While some people opt for nose reshaping surgery because their airway is obstructed, there are others who seek purely cosmetic improvements – and their concern is that surgery could in fact introduce new breathing problems. A rhinoplasty performed correctly should not create an obstruction; indeed, form and function go hand in hand, neither to the detriment of the other. A well constructed, well balanced, straight nose should also function effectively.

Rhinoplasty is a complex procedure

Because of the intricate anatomy of the nose, and its physiological function, rhinoplasty is one of the most complex forms of cosmetic surgery. Finding the right surgeon with the specific training and relevant experience is therefore of paramount importance. Cambridge surgeon Mr Tariq Ahmad has a specialism in cleft lip and palate and rhinoplasty surgery and has performed the full range of nose reshaping procedures many times with a high patient satisfaction rate; he produces results that are both visually appealing and structurally sound.
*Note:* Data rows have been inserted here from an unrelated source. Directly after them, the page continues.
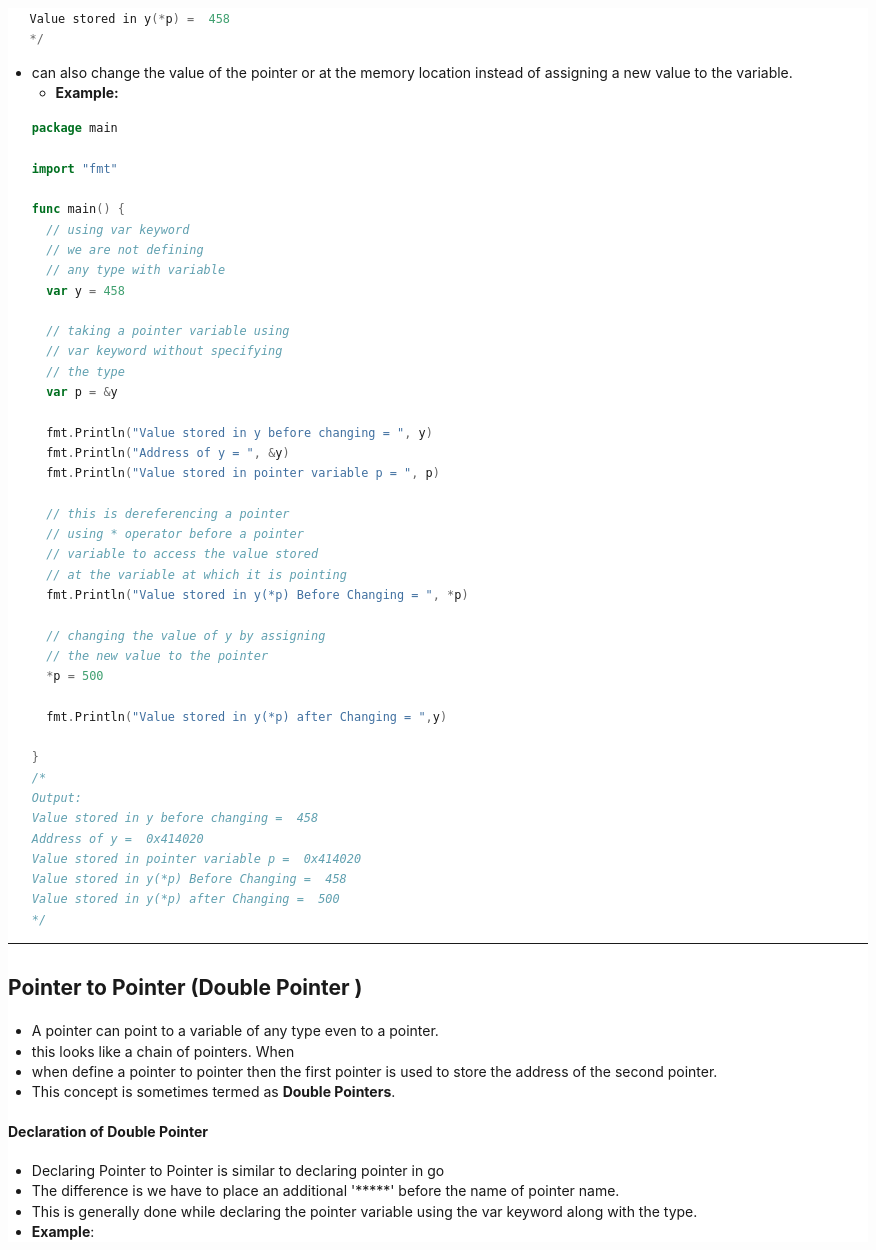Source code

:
  ```go
    Value stored in y(*p) =  458
    */
```
-  can also change the value of the pointer or at the memory location instead of assigning a new value to the variable.
    - **Example:**
    ```go
    package main

    import "fmt"

    func main() {
      // using var keyword
      // we are not defining
      // any type with variable
      var y = 458

      // taking a pointer variable using
      // var keyword without specifying
      // the type
      var p = &y

      fmt.Println("Value stored in y before changing = ", y)
      fmt.Println("Address of y = ", &y)
      fmt.Println("Value stored in pointer variable p = ", p)

      // this is dereferencing a pointer
      // using * operator before a pointer
      // variable to access the value stored
      // at the variable at which it is pointing
      fmt.Println("Value stored in y(*p) Before Changing = ", *p)

      // changing the value of y by assigning
      // the new value to the pointer
      *p = 500

      fmt.Println("Value stored in y(*p) after Changing = ",y)

    }
    /*
    Output:
    Value stored in y before changing =  458
    Address of y =  0x414020
    Value stored in pointer variable p =  0x414020
    Value stored in y(*p) Before Changing =  458
    Value stored in y(*p) after Changing =  500
    */
    ```

---

## Pointer to Pointer (Double Pointer )
- A pointer can point to a variable of any type even to a pointer. 
- this looks like a chain of pointers. When 
- when define a pointer to pointer then the first pointer is used to store the address of the second pointer. 
- This concept is sometimes termed as **Double Pointers**.
#### Declaration of Double Pointer 
- Declaring Pointer to Pointer is similar to declaring pointer in go 
- The difference is we have to place an additional '*****' before the name of pointer name. 
- This is generally done while declaring the pointer variable using the var keyword along with the type. 
- **Example**:
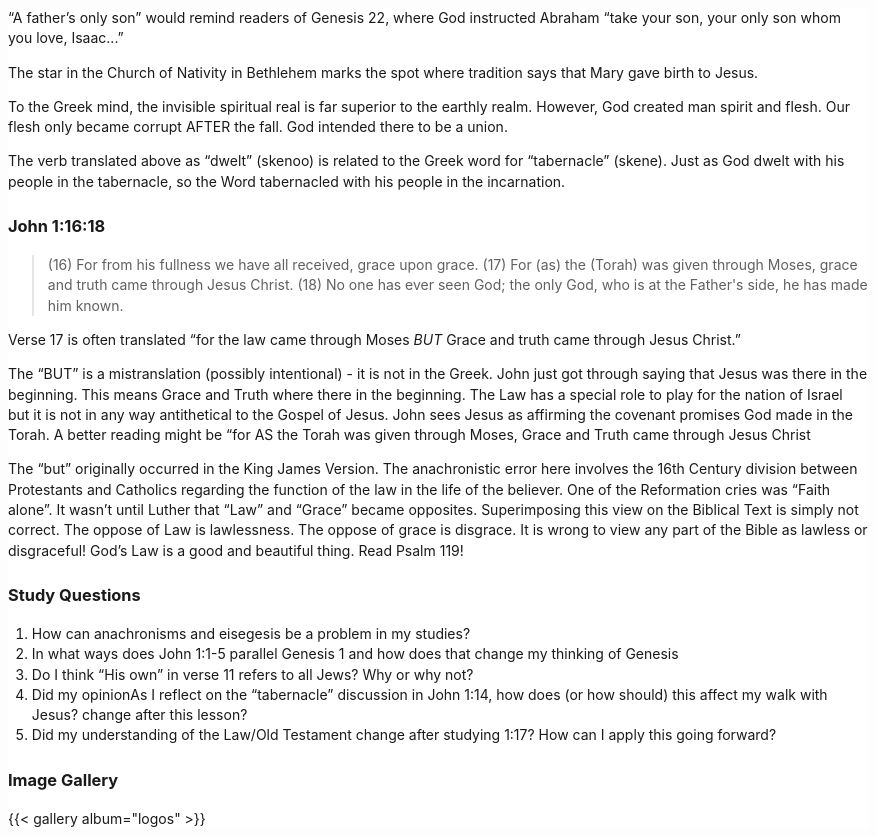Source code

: “A father’s only son” would remind readers of Genesis 22, where God instructed Abraham “take your son, your only son whom you love, Isaac...”

<img src="/commentary/gospels/01-the_logos_files/01.Picture8.jpg" alt="" width="50%" style="float:left"/>

The star in the Church of Nativity in Bethlehem marks the spot where tradition says that Mary gave birth to Jesus. 

To the Greek mind, the invisible spiritual real is far superior to the earthly realm.  However, God created man spirit and flesh.  Our flesh only became corrupt AFTER the fall.  God intended there to be a union.  


The verb translated above as “dwelt” (skenoo) is related to the Greek word for “tabernacle” (skene). Just as God dwelt with his people in the tabernacle, so the Word tabernacled with his people in the incarnation. 

### John 1:16:18

>(16)  For from his fullness we have all received, grace upon grace.
(17)  For (as) the (Torah) was given through Moses, grace and truth came through Jesus Christ.
(18)  No one has ever seen God; the only God, who is at the Father's side, he has made him known.

Verse 17 is often translated “for the law came through Moses _BUT_ Grace and truth came through Jesus Christ.”

The “BUT” is a mistranslation (possibly intentional) - it is not in the Greek.  John just got through saying that Jesus was there in the beginning.  This means Grace and Truth where there in the beginning.  The Law has a special role to play for the nation of Israel but it is not in any way antithetical to the Gospel of Jesus.  John sees Jesus as affirming the covenant promises God made in the Torah.  A better reading might be “for AS the Torah was given through Moses, Grace and Truth came through Jesus Christ

The “but” originally occurred in the King James Version.  The anachronistic error here involves the 16th Century division between Protestants and Catholics regarding the function of the law in the life of the believer.  One of the Reformation cries was “Faith alone”.  It wasn’t until Luther that “Law” and “Grace” became opposites.  Superimposing this view on the Biblical Text is simply not correct.  The oppose of Law is lawlessness.  The oppose of grace is disgrace.  It is wrong to view any part of the Bible as lawless or disgraceful!  God’s Law is a good and beautiful thing.  Read Psalm 119!

### Study Questions

1. How can anachronisms and eisegesis be a problem in my studies?
1. In what ways does John 1:1-5 parallel Genesis 1 and how does that change my thinking of Genesis
1. Do I think “His own” in verse 11 refers to all Jews?  Why or why not?  
1. Did my opinionAs I reflect on the “tabernacle” discussion in John 1:14, how does (or how should) this affect my walk with Jesus?
 change after this lesson?
1. Did my understanding of the Law/Old Testament change after studying 1:17?  How can I apply this going forward?

### Image Gallery

{{< gallery album="logos" >}} 
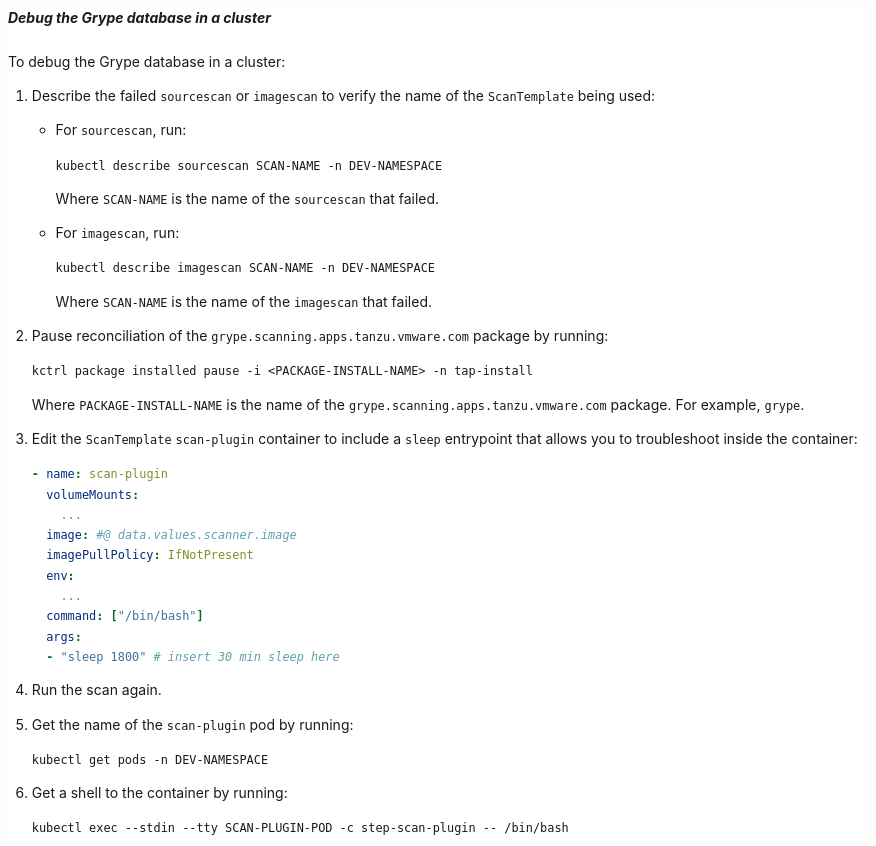 ##### <a id="debug-grype-db-in-a-clstr"></a> Debug the Grype database in a cluster

To debug the Grype database in a cluster:

1. Describe the failed `sourcescan` or `imagescan` to verify the name of the `ScanTemplate` being
   used:

   - For `sourcescan`, run:

     ```console
     kubectl describe sourcescan SCAN-NAME -n DEV-NAMESPACE
     ```

     Where `SCAN-NAME` is the name of the `sourcescan` that failed.

   - For `imagescan`, run:

     ```console
     kubectl describe imagescan SCAN-NAME -n DEV-NAMESPACE
     ```

     Where `SCAN-NAME` is the name of the `imagescan` that failed.

1. Pause reconciliation of the `grype.scanning.apps.tanzu.vmware.com` package by running:

   ```console
   kctrl package installed pause -i <PACKAGE-INSTALL-NAME> -n tap-install
   ```

   Where `PACKAGE-INSTALL-NAME` is the name of the `grype.scanning.apps.tanzu.vmware.com` package.
   For example, `grype`.

1. Edit the `ScanTemplate` `scan-plugin` container to include a `sleep` entrypoint that allows you
   to troubleshoot inside the container:

    ```yaml
    - name: scan-plugin
      volumeMounts:
        ...
      image: #@ data.values.scanner.image
      imagePullPolicy: IfNotPresent
      env:
        ...
      command: ["/bin/bash"]
      args:
      - "sleep 1800" # insert 30 min sleep here
    ```

1. Run the scan again.

1. Get the name of the `scan-plugin` pod by running:

   ```console
   kubectl get pods -n DEV-NAMESPACE
   ```

1. Get a shell to the container by running:

   ```console
   kubectl exec --stdin --tty SCAN-PLUGIN-POD -c step-scan-plugin -- /bin/bash
   ```
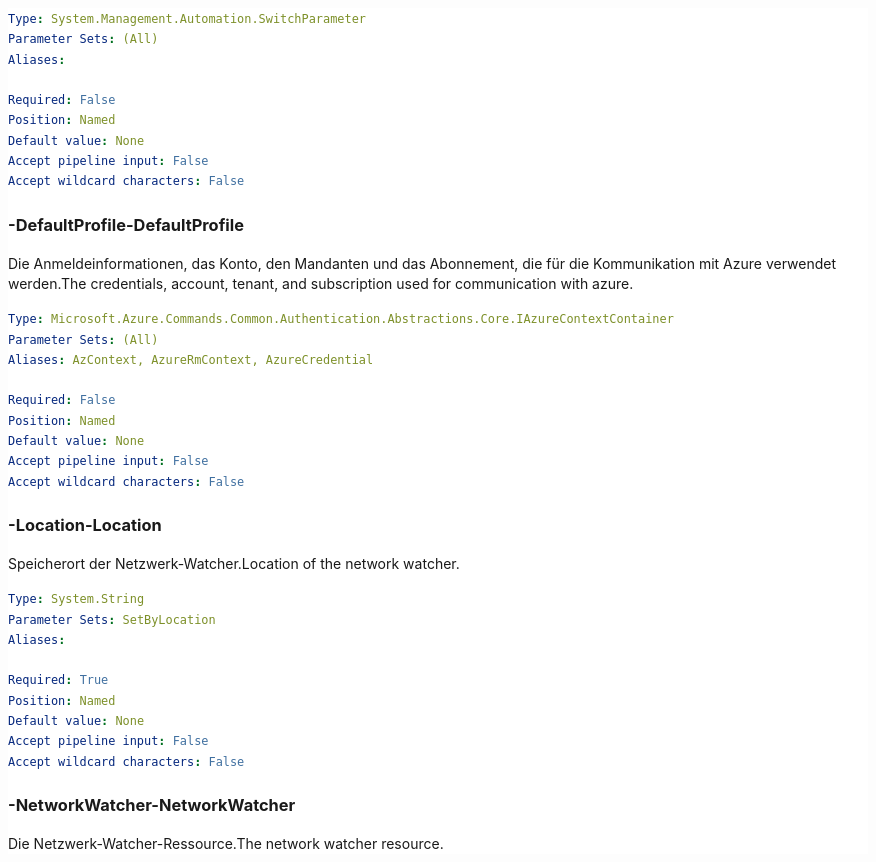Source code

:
 ```yaml
Type: System.Management.Automation.SwitchParameter
Parameter Sets: (All)
Aliases:

Required: False
Position: Named
Default value: None
Accept pipeline input: False
Accept wildcard characters: False
```

### <span data-ttu-id="ea7fb-117">-DefaultProfile</span><span class="sxs-lookup"><span data-stu-id="ea7fb-117">-DefaultProfile</span></span>
<span data-ttu-id="ea7fb-118">Die Anmeldeinformationen, das Konto, den Mandanten und das Abonnement, die für die Kommunikation mit Azure verwendet werden.</span><span class="sxs-lookup"><span data-stu-id="ea7fb-118">The credentials, account, tenant, and subscription used for communication with azure.</span></span>

```yaml
Type: Microsoft.Azure.Commands.Common.Authentication.Abstractions.Core.IAzureContextContainer
Parameter Sets: (All)
Aliases: AzContext, AzureRmContext, AzureCredential

Required: False
Position: Named
Default value: None
Accept pipeline input: False
Accept wildcard characters: False
```

### <span data-ttu-id="ea7fb-119">-Location</span><span class="sxs-lookup"><span data-stu-id="ea7fb-119">-Location</span></span>
<span data-ttu-id="ea7fb-120">Speicherort der Netzwerk-Watcher.</span><span class="sxs-lookup"><span data-stu-id="ea7fb-120">Location of the network watcher.</span></span>

```yaml
Type: System.String
Parameter Sets: SetByLocation
Aliases:

Required: True
Position: Named
Default value: None
Accept pipeline input: False
Accept wildcard characters: False
```

### <span data-ttu-id="ea7fb-121">-NetworkWatcher</span><span class="sxs-lookup"><span data-stu-id="ea7fb-121">-NetworkWatcher</span></span>
<span data-ttu-id="ea7fb-122">Die Netzwerk-Watcher-Ressource.</span><span class="sxs-lookup"><span data-stu-id="ea7fb-122">The network watcher resource.</span></span>
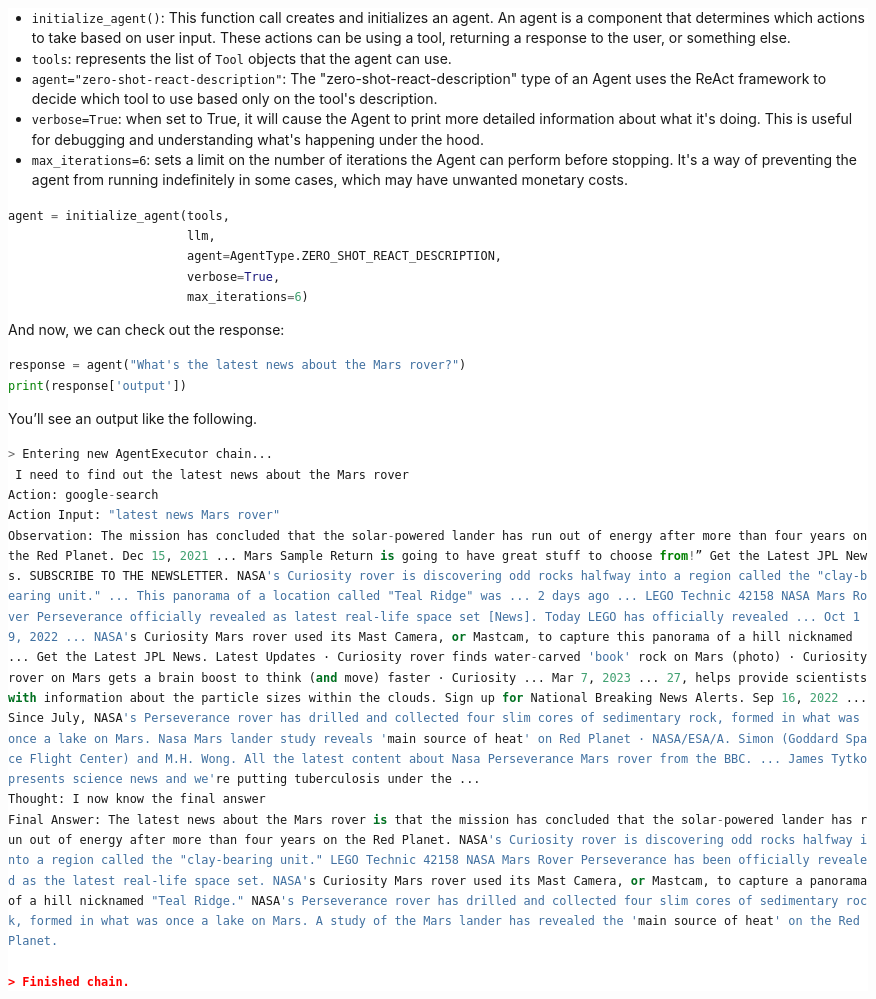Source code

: - `initialize_agent()`: This function call creates and initializes an agent. An agent is a component that determines which actions to take based on user input. These actions can be using a tool, returning a response to the user, or something else.
- `tools`: represents the list of `Tool` objects that the agent can use.
- `agent="zero-shot-react-description"`: The "zero-shot-react-description" type of an Agent uses the ReAct framework to decide which tool to use based only on the tool's description.
- `verbose=True`: when set to True, it will cause the Agent to print more detailed information about what it's doing. This is useful for debugging and understanding what's happening under the hood.
- `max_iterations=6`: sets a limit on the number of iterations the Agent can perform before stopping. It's a way of preventing the agent from running indefinitely in some cases, which may have unwanted monetary costs.

```python
agent = initialize_agent(tools, 
                         llm, 
                         agent=AgentType.ZERO_SHOT_REACT_DESCRIPTION, 
                         verbose=True,
                         max_iterations=6)
```
And now, we can check out the response:
```python
response = agent("What's the latest news about the Mars rover?")
print(response['output'])
```

You’ll see an output like the following.
```python
> Entering new AgentExecutor chain...
 I need to find out the latest news about the Mars rover
Action: google-search
Action Input: "latest news Mars rover"
Observation: The mission has concluded that the solar-powered lander has run out of energy after more than four years on the Red Planet. Dec 15, 2021 ... Mars Sample Return is going to have great stuff to choose from!” Get the Latest JPL News. SUBSCRIBE TO THE NEWSLETTER. NASA's Curiosity rover is discovering odd rocks halfway into a region called the "clay-bearing unit." ... This panorama of a location called "Teal Ridge" was ... 2 days ago ... LEGO Technic 42158 NASA Mars Rover Perseverance officially revealed as latest real-life space set [News]. Today LEGO has officially revealed ... Oct 19, 2022 ... NASA's Curiosity Mars rover used its Mast Camera, or Mastcam, to capture this panorama of a hill nicknamed ... Get the Latest JPL News. Latest Updates · Curiosity rover finds water-carved 'book' rock on Mars (photo) · Curiosity rover on Mars gets a brain boost to think (and move) faster · Curiosity ... Mar 7, 2023 ... 27, helps provide scientists with information about the particle sizes within the clouds. Sign up for National Breaking News Alerts. Sep 16, 2022 ... Since July, NASA's Perseverance rover has drilled and collected four slim cores of sedimentary rock, formed in what was once a lake on Mars. Nasa Mars lander study reveals 'main source of heat' on Red Planet · NASA/ESA/A. Simon (Goddard Space Flight Center) and M.H. Wong. All the latest content about Nasa Perseverance Mars rover from the BBC. ... James Tytko presents science news and we're putting tuberculosis under the ...
Thought: I now know the final answer
Final Answer: The latest news about the Mars rover is that the mission has concluded that the solar-powered lander has run out of energy after more than four years on the Red Planet. NASA's Curiosity rover is discovering odd rocks halfway into a region called the "clay-bearing unit." LEGO Technic 42158 NASA Mars Rover Perseverance has been officially revealed as the latest real-life space set. NASA's Curiosity Mars rover used its Mast Camera, or Mastcam, to capture a panorama of a hill nicknamed "Teal Ridge." NASA's Perseverance rover has drilled and collected four slim cores of sedimentary rock, formed in what was once a lake on Mars. A study of the Mars lander has revealed the 'main source of heat' on the Red Planet.

> Finished chain.
```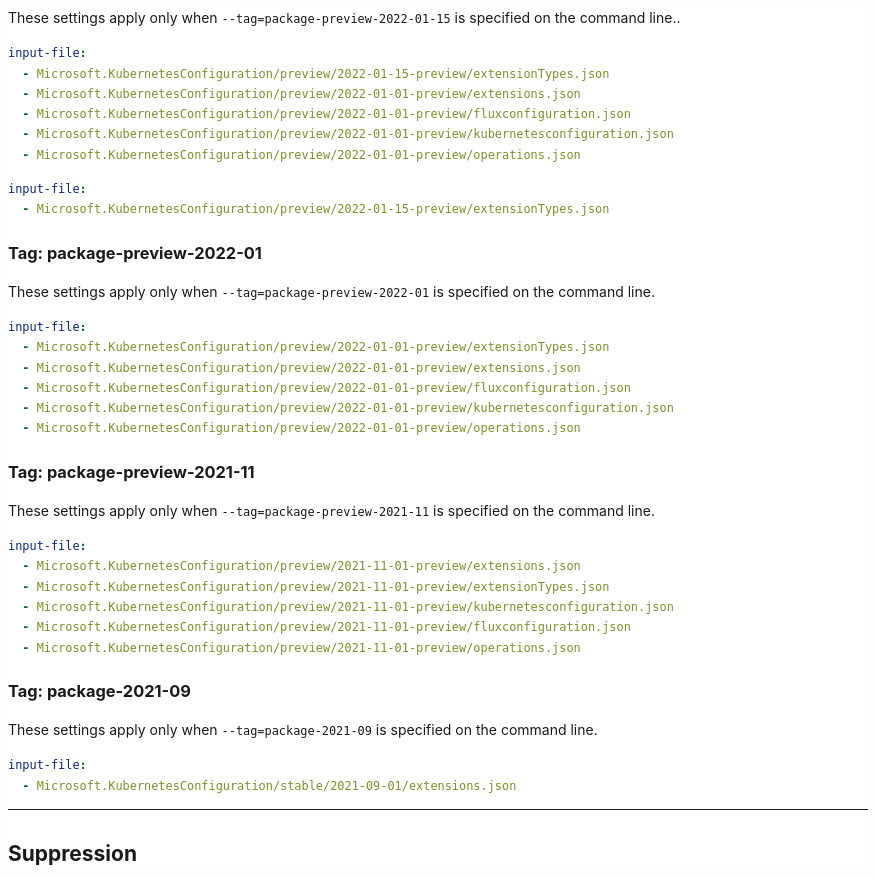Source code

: These settings apply only when `--tag=package-preview-2022-01-15` is specified on the command line..

``` yaml $(tag) == 'package-preview-2022-01-15'
input-file:
  - Microsoft.KubernetesConfiguration/preview/2022-01-15-preview/extensionTypes.json
  - Microsoft.KubernetesConfiguration/preview/2022-01-01-preview/extensions.json
  - Microsoft.KubernetesConfiguration/preview/2022-01-01-preview/fluxconfiguration.json
  - Microsoft.KubernetesConfiguration/preview/2022-01-01-preview/kubernetesconfiguration.json
  - Microsoft.KubernetesConfiguration/preview/2022-01-01-preview/operations.json
```

``` yaml $(tag) == 'package-preview-2022-01-15-only'
input-file:
  - Microsoft.KubernetesConfiguration/preview/2022-01-15-preview/extensionTypes.json
```

### Tag: package-preview-2022-01

These settings apply only when `--tag=package-preview-2022-01` is specified on the command line.

``` yaml $(tag) == 'package-preview-2022-01'
input-file:
  - Microsoft.KubernetesConfiguration/preview/2022-01-01-preview/extensionTypes.json
  - Microsoft.KubernetesConfiguration/preview/2022-01-01-preview/extensions.json
  - Microsoft.KubernetesConfiguration/preview/2022-01-01-preview/fluxconfiguration.json
  - Microsoft.KubernetesConfiguration/preview/2022-01-01-preview/kubernetesconfiguration.json
  - Microsoft.KubernetesConfiguration/preview/2022-01-01-preview/operations.json
```

### Tag: package-preview-2021-11

These settings apply only when `--tag=package-preview-2021-11` is specified on the command line.

``` yaml $(tag) == 'package-preview-2021-11'
input-file:
  - Microsoft.KubernetesConfiguration/preview/2021-11-01-preview/extensions.json
  - Microsoft.KubernetesConfiguration/preview/2021-11-01-preview/extensionTypes.json
  - Microsoft.KubernetesConfiguration/preview/2021-11-01-preview/kubernetesconfiguration.json
  - Microsoft.KubernetesConfiguration/preview/2021-11-01-preview/fluxconfiguration.json
  - Microsoft.KubernetesConfiguration/preview/2021-11-01-preview/operations.json
```

### Tag: package-2021-09

These settings apply only when `--tag=package-2021-09` is specified on the command line.

``` yaml $(tag) == 'package-2021-09'
input-file:
  - Microsoft.KubernetesConfiguration/stable/2021-09-01/extensions.json
```

---

## Suppression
Will I notice any differences?

During your Cambridge rhinoplasty consultation, Mr Ahmad will describe the procedure in full, explaining how the nose’s functionality will be protected as well as detailing the potential risks and side effects. Mr Ahmad encourages his rhinoplasty candidates to ask questions and have their concerns addressed. He will also give you a clear idea of what to expect in the immediate aftermath of the procedure. Initially, you may experience difficulty in breathing through the nose because the nasal lining is swollen and the nasal passages are blocked by dry blood. This nasal congestion can be uncomfortable and require the patient to breathe through the mouth for the first week or so, but should clear as the swelling goes down. Applying ice packs to the cheek areas can help speed this process up.